Document text:
Brady Singer will develop, refine and use a third pitch for the KC Royals in 2022.
Even casual followers of the Royals know Brady Singer has pitches he keeps well-hidden behind his slider and sinker. He has a changeup he clearly seems uncomfortable with, and a four-seam fastball he throws so rarely—1.6% of the time last season, according to Baseball Savant—that it really can’t be accurately characterized as even a fourth pitch.
For now, the same is the case with Singer’s changeup. Savant shows he went to it just 2.3% more than he did the four-seamer, a rate that simply doesn’t merit anyone calling it a true third pitch.
The lack of a reliable No. 3 stalls Singer, holding him back from realizing the remarkable potential the club detected when it grabbed him in the first round of 2018’s amateur draft. He’s 9-15 with a 4.62 ERA in two big league seasons, and his disappointing 5-10, 4.91 effort last year certainly would have been better had he possessed a good third pitch.

(Records from a collection)
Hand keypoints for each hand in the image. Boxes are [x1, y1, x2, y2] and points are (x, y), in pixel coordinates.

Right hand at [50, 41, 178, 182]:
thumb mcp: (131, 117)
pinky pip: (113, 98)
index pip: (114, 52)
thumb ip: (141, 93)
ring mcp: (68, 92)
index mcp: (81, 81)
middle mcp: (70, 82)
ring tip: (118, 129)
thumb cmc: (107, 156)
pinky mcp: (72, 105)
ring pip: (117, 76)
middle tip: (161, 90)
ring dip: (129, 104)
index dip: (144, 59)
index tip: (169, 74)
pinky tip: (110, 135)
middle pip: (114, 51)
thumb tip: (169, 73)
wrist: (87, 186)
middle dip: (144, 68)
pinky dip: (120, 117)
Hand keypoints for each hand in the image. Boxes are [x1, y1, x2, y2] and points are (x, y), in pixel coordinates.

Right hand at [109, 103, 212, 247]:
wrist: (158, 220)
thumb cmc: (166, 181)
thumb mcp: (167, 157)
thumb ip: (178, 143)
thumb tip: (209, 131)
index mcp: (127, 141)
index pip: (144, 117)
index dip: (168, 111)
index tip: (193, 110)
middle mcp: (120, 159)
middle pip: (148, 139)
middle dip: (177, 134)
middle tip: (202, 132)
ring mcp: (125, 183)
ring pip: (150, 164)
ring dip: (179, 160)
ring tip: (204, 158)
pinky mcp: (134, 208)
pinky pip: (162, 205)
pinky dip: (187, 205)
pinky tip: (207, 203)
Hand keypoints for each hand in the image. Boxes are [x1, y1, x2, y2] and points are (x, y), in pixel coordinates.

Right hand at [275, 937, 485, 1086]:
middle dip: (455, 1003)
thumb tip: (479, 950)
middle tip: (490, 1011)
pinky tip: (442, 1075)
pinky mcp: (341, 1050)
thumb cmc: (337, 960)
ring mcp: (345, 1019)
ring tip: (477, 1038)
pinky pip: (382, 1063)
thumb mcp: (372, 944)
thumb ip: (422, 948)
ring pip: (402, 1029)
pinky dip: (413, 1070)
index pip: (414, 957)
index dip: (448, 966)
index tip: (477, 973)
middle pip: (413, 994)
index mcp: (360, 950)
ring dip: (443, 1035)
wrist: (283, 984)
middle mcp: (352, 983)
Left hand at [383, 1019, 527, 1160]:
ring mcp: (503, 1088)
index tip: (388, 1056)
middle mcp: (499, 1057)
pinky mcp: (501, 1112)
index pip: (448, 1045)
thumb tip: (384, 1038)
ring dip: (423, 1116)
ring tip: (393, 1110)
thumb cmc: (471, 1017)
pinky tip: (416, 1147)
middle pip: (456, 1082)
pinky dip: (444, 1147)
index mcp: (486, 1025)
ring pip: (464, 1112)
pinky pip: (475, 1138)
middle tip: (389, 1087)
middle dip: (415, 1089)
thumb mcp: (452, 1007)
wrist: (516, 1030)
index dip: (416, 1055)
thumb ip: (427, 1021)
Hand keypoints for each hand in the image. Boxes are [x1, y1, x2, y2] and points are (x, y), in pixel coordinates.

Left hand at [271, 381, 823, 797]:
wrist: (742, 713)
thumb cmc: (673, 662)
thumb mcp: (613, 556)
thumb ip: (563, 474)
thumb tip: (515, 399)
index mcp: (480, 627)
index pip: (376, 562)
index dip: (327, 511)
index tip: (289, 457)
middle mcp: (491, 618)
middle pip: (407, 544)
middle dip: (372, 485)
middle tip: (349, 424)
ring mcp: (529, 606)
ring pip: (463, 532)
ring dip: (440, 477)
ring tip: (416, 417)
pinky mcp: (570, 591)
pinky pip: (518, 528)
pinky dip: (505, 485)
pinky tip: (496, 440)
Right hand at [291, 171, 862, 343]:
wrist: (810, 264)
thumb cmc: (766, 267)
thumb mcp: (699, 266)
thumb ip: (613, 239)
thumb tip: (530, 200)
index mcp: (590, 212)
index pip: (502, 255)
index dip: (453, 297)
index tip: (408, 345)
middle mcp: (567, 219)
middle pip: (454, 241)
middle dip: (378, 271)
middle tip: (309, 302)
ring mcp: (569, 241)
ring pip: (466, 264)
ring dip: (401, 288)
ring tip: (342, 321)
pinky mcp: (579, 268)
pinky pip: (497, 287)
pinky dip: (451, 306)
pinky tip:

Assignment: Continue the article on Brady Singer's missing third pitch, picking up after its last sentence.

Reply to the task:
We’ve said all of that here before, and even suggested the club should send Singer to the minors if he won’t develop a third pitch in the majors. It bears repeating, though, because the third pitch discussion isn’t a dead horse…at least not yet.
The Royals have been patient, perhaps too patient, with Singer, and probably know it. But they write the checks and ultimately call the shots.
He’ll find a third pitch this season.